Monsanto the Chemical Company
Monsanto was founded as a chemical company in 1901, named for the maiden name of its founder’s wife. Its first product was the artificial sweetener saccharin. The company’s
own telling of its history emphasizes its agricultural products, skipping forward from its founding to 1945, when it began manufacturing agrochemicals like the herbicide 2,4-D.
Prior to its entry into the agricultural market, Monsanto produced some harmless – even beneficial! –
products like aspirin. It also made plastics, synthetic rubber, caffeine, and vanillin, an artificial vanilla flavoring. On the not-so-harmless side, it began producing toxic PCBs in the 1930s.

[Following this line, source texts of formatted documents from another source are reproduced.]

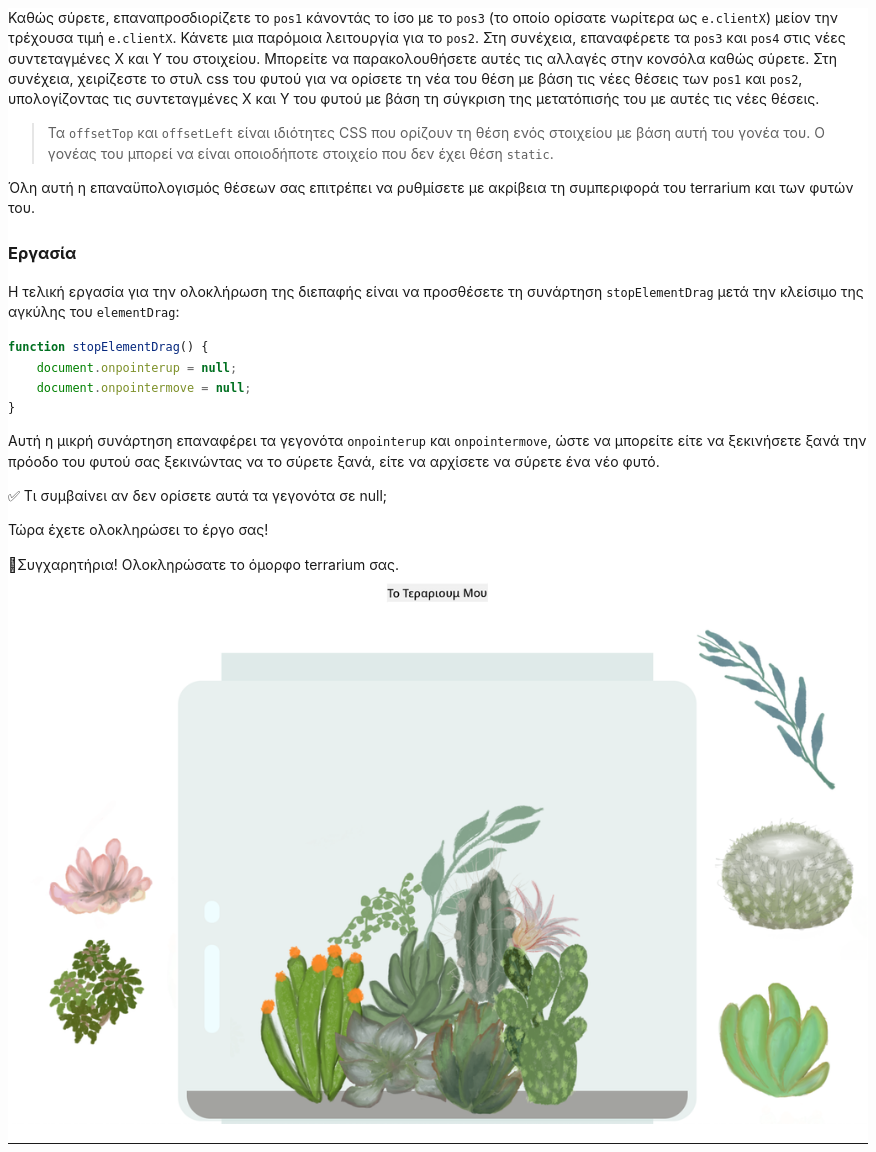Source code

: Καθώς σύρετε, επαναπροσδιορίζετε το `pos1` κάνοντάς το ίσο με το `pos3` (το οποίο ορίσατε νωρίτερα ως `e.clientX`) μείον την τρέχουσα τιμή `e.clientX`. Κάνετε μια παρόμοια λειτουργία για το `pos2`. Στη συνέχεια, επαναφέρετε τα `pos3` και `pos4` στις νέες συντεταγμένες X και Y του στοιχείου. Μπορείτε να παρακολουθήσετε αυτές τις αλλαγές στην κονσόλα καθώς σύρετε. Στη συνέχεια, χειρίζεστε το στυλ css του φυτού για να ορίσετε τη νέα του θέση με βάση τις νέες θέσεις των `pos1` και `pos2`, υπολογίζοντας τις συντεταγμένες X και Y του φυτού με βάση τη σύγκριση της μετατόπισής του με αυτές τις νέες θέσεις.

> Τα `offsetTop` και `offsetLeft` είναι ιδιότητες CSS που ορίζουν τη θέση ενός στοιχείου με βάση αυτή του γονέα του. Ο γονέας του μπορεί να είναι οποιοδήποτε στοιχείο που δεν έχει θέση `static`.

Όλη αυτή η επαναϋπολογισμός θέσεων σας επιτρέπει να ρυθμίσετε με ακρίβεια τη συμπεριφορά του terrarium και των φυτών του.

### Εργασία 

Η τελική εργασία για την ολοκλήρωση της διεπαφής είναι να προσθέσετε τη συνάρτηση `stopElementDrag` μετά την κλείσιμο της αγκύλης του `elementDrag`:

```javascript
function stopElementDrag() {
	document.onpointerup = null;
	document.onpointermove = null;
}
```

Αυτή η μικρή συνάρτηση επαναφέρει τα γεγονότα `onpointerup` και `onpointermove`, ώστε να μπορείτε είτε να ξεκινήσετε ξανά την πρόοδο του φυτού σας ξεκινώντας να το σύρετε ξανά, είτε να αρχίσετε να σύρετε ένα νέο φυτό.

✅ Τι συμβαίνει αν δεν ορίσετε αυτά τα γεγονότα σε null;

Τώρα έχετε ολοκληρώσει το έργο σας!

🥇Συγχαρητήρια! Ολοκληρώσατε το όμορφο terrarium σας. ![τελικό terrarium](../../../../translated_images/terrarium-final.0920f16e87c13a84cd2b553a5af9a3ad1cffbd41fbf8ce715d9e9c43809a5e2c.el.png)

---
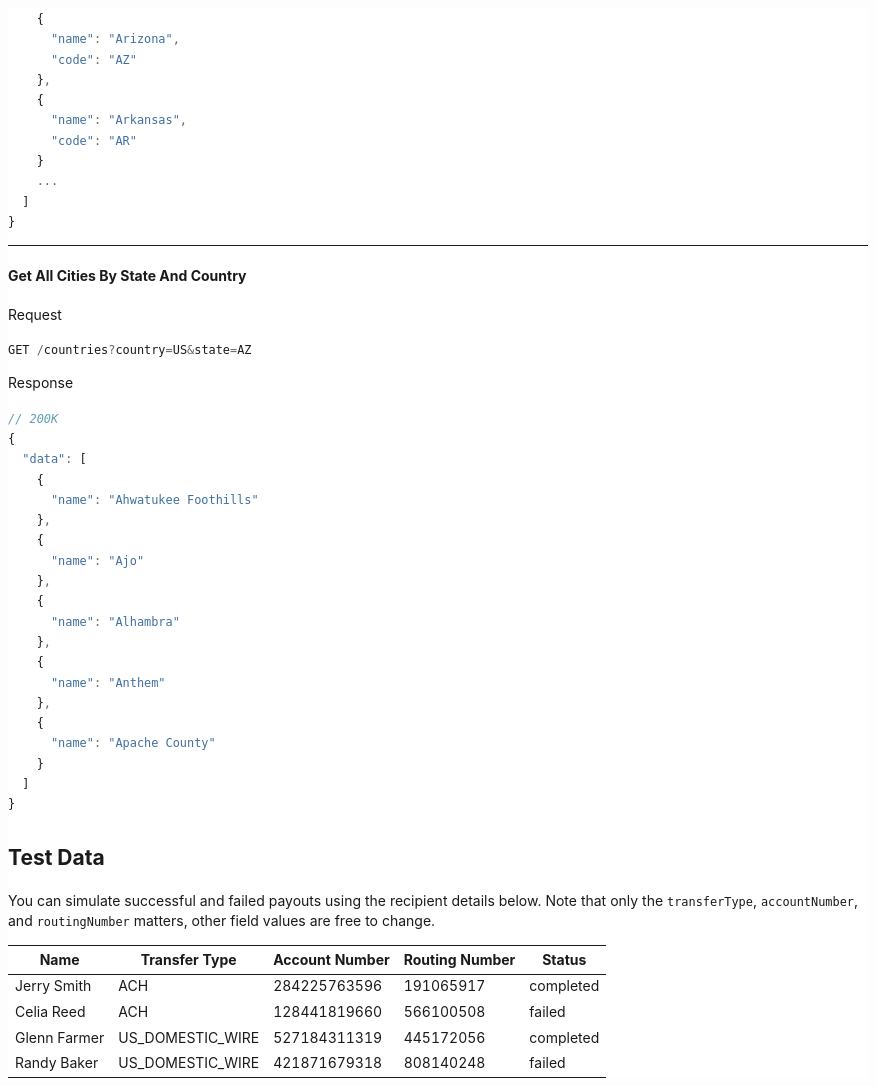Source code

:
 ```js
    {
      "name": "Arizona",
      "code": "AZ"
    },
    {
      "name": "Arkansas",
      "code": "AR"
    }
    ...
  ]
}
```
___
#### Get All Cities By State And Country

Request
```js
GET /countries?country=US&state=AZ
```
Response
```js
// 200K
{
  "data": [
    {
      "name": "Ahwatukee Foothills"
    },
    {
      "name": "Ajo"
    },
    {
      "name": "Alhambra"
    },
    {
      "name": "Anthem"
    },
    {
      "name": "Apache County"
    }
  ]
}
```

## Test Data
You can simulate successful and failed payouts using the recipient details below. Note that only the `transferType`, `accountNumber`, and `routingNumber` matters, other field values are free to change.

|Name|Transfer Type|Account Number|Routing Number|Status
|-|-|-|-|-|
|Jerry Smith|ACH|284225763596|191065917|completed
|Celia Reed|ACH|128441819660|566100508|failed
|Glenn Farmer|US_DOMESTIC_WIRE|527184311319|445172056|completed
|Randy Baker|US_DOMESTIC_WIRE|421871679318|808140248|failed
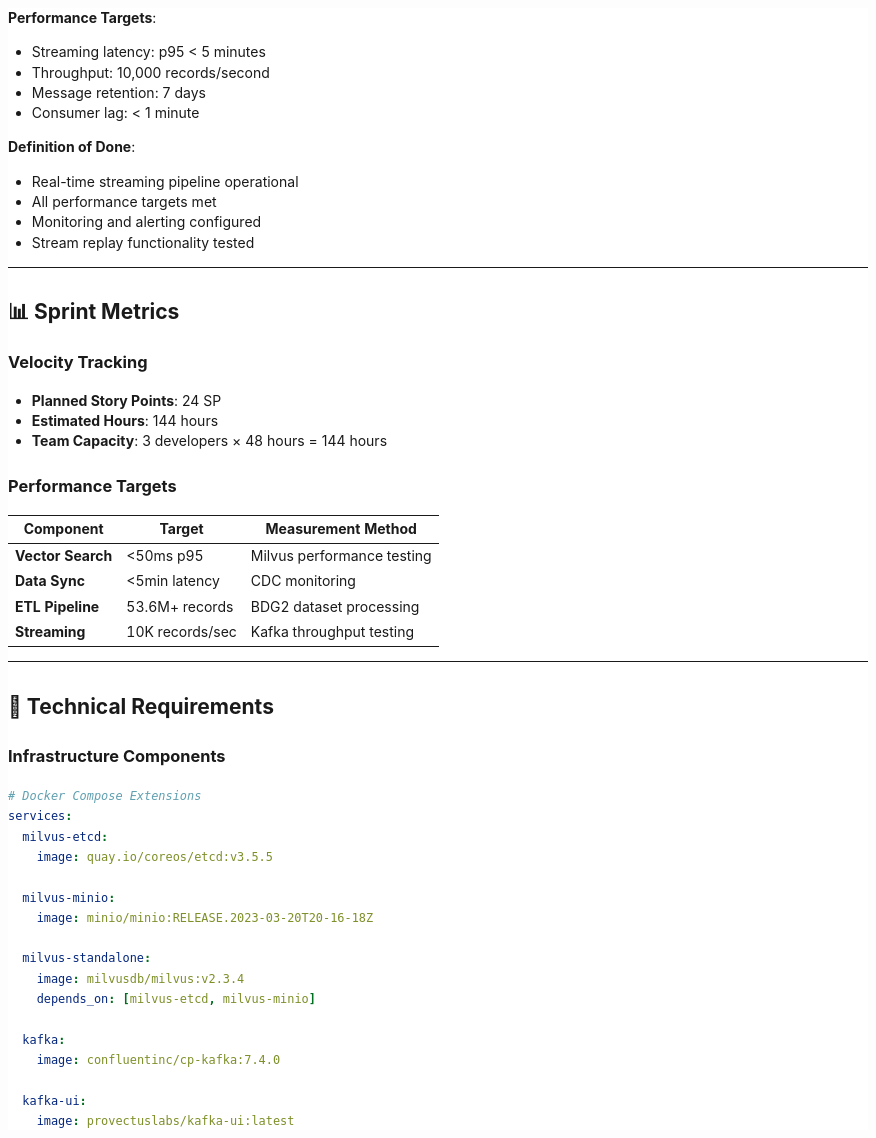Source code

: **Performance Targets**:
- Streaming latency: p95 < 5 minutes
- Throughput: 10,000 records/second
- Message retention: 7 days
- Consumer lag: < 1 minute

**Definition of Done**:
- Real-time streaming pipeline operational
- All performance targets met
- Monitoring and alerting configured
- Stream replay functionality tested

---

## 📊 Sprint Metrics

### Velocity Tracking
- **Planned Story Points**: 24 SP
- **Estimated Hours**: 144 hours
- **Team Capacity**: 3 developers × 48 hours = 144 hours

### Performance Targets
| Component | Target | Measurement Method |
|-----------|--------|-------------------|
| **Vector Search** | <50ms p95 | Milvus performance testing |
| **Data Sync** | <5min latency | CDC monitoring |
| **ETL Pipeline** | 53.6M+ records | BDG2 dataset processing |
| **Streaming** | 10K records/sec | Kafka throughput testing |

---

## 🔧 Technical Requirements

### Infrastructure Components
```yaml
# Docker Compose Extensions
services:
  milvus-etcd:
    image: quay.io/coreos/etcd:v3.5.5
    
  milvus-minio:
    image: minio/minio:RELEASE.2023-03-20T20-16-18Z
    
  milvus-standalone:
    image: milvusdb/milvus:v2.3.4
    depends_on: [milvus-etcd, milvus-minio]
    
  kafka:
    image: confluentinc/cp-kafka:7.4.0
    
  kafka-ui:
    image: provectuslabs/kafka-ui:latest
```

According to the new report, a whopping 99 percent of all PCBs, polychlorinated biphenyls, used in the U.S. were produced at a single Monsanto plant in Sauget, IL. The plant churned out toxic PCBs from the 1930s until they were banned in 1976. Used as coolants and lubricants in electronics, PCBs are carcinogenic and harmful to the liver, endocrine system, immune system, reproductive system, developmental system, skin, eye, and brain.
Even after the initial 1982 cleanup of this plant, Sauget is still home to two Superfund sites. (A Superfund site is
defined by the EPA as “an uncontrolled or abandoned place where hazardous waste is located, possibly affecting local ecosystems or people.”) This is just one of several Monsanto facilities that became Superfund sites.